Emanuel Levinas, in his philosophical discourses on the Talmud (some of which have been translated into both English and Hebrew under the title Nine Talmudic Readings) notes that, “The excellent master who taught me the Talmud taught that it is proper to trust Talmudic references if one is very cautious… that, beyond this or that verse, closely or remotely supporting what a Talmud scholar is saying, it is by its spirit, that is, its context, that the verse conveys the proper tonality to the idea that it is supposed to establish” (p. 103). That is, that even the most seemingly far-fetched prooftext makes sense, if read carefully in terms of the overall context. This is reinforced if we consider the fact that Jews in ages past, certainly in Rabbinic times, were well-versed in the Bible. Thus, as soon as one verse or even phrase was quoted from Scripture, many listeners would immediately have in their mind’s eye the entire chapter from which it was quoted. The above-cited verse was not simply plucked at random, but appears immediately after the passage that retells the tale of the plagues that befell Egypt, and even functions as a kind of summary thereof. Hence, its exegetical use in the Haggadah may be seen, at very least, at one lesser degree of implausibility than most modern Pesah celebrants have thought—even if it still does strain modern sensibilities.

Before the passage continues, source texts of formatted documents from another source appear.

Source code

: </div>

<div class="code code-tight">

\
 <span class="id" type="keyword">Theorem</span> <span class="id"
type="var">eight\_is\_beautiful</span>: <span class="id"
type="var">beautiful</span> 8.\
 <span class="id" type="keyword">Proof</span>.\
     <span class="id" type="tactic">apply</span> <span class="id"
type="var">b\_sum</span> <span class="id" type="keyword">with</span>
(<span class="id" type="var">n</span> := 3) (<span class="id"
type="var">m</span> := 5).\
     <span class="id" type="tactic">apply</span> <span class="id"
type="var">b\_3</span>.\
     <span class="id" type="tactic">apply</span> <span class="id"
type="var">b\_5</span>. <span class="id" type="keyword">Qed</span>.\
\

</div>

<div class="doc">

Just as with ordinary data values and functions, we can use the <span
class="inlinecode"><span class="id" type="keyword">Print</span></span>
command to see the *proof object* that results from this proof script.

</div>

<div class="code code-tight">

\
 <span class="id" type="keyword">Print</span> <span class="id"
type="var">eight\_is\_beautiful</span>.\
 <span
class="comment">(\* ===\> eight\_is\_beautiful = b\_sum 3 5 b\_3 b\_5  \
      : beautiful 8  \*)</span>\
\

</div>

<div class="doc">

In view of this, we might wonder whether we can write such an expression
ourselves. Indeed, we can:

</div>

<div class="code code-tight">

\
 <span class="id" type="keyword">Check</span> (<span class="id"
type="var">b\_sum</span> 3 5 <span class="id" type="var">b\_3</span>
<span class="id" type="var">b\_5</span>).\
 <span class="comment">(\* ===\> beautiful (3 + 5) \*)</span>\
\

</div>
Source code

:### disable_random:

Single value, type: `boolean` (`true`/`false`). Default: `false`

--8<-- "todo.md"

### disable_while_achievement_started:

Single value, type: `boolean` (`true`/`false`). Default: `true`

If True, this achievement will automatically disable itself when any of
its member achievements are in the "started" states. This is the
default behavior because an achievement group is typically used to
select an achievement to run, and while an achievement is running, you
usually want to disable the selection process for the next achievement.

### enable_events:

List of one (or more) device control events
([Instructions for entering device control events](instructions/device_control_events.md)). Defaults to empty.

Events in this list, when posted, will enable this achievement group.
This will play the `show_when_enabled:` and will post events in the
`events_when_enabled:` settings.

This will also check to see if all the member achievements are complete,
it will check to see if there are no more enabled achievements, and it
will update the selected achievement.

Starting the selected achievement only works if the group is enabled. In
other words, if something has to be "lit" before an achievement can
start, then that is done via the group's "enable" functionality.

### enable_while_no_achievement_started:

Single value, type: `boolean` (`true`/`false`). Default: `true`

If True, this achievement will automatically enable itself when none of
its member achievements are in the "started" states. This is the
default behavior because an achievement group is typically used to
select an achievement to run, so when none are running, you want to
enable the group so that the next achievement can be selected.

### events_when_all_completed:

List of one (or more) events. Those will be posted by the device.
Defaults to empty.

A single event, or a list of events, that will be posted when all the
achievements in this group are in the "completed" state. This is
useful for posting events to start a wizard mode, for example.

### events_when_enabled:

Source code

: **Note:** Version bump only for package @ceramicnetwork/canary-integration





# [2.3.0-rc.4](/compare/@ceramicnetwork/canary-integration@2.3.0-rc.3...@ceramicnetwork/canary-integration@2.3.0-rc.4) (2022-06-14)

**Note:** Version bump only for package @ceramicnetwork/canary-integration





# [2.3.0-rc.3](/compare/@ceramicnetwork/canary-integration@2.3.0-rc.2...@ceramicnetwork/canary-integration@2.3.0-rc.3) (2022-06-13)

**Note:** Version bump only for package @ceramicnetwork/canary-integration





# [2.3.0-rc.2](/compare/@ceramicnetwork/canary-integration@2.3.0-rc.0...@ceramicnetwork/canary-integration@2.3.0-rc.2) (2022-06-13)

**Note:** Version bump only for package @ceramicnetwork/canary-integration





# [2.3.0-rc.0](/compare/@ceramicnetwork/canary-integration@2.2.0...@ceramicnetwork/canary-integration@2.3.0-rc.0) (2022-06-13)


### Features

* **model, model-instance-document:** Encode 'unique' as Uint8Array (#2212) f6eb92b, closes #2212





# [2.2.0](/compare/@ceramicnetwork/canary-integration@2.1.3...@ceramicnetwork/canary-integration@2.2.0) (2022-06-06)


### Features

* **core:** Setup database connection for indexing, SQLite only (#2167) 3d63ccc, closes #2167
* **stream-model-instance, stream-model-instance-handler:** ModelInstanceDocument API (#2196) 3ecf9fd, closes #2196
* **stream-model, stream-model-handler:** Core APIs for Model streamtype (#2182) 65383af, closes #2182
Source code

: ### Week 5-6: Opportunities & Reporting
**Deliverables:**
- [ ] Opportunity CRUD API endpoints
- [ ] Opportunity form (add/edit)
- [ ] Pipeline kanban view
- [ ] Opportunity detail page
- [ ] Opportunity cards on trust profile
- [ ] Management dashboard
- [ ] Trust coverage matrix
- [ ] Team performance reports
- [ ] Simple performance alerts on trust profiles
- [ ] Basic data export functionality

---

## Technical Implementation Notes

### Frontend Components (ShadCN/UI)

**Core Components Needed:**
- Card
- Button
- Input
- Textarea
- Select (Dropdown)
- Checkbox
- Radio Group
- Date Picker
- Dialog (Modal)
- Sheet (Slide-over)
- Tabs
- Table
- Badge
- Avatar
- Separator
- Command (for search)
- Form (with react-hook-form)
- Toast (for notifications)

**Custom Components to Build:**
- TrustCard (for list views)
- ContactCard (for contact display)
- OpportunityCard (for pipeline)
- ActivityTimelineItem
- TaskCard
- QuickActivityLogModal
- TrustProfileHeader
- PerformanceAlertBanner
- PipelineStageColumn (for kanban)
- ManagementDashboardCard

3. Leading them into the Land (vv. 51-72). The final section describes how God led them “like a flock” in the desert, providing for them securely, bringing them into the land, chasing away their enemies—and once again they rebelled, building high places and idols. And God was again angered, abandoning the tabernacle at Shiloh, allowing his priests and young men to be killed in war—until finally He chose the tribe of Judah as His chosen tribe, Mount Zion in Jerusalem as the holy mountain on which to build the Temple, and David, whom he took “from behind the flock” to lead His people, as king. The kingship of David is thus seen as the culmination, the climax, of the entire psalm.

Why were Joseph, Ephraim, and Shiloh so roundly condemned and rejected by God already then and in such strong language (“He was disgusted with the tent of Joseph…”; v. 67)? Was it for their building ”high places”? The sins of Eli’s sons? In anticipation of Jeroboam’s syncretism? We are not told.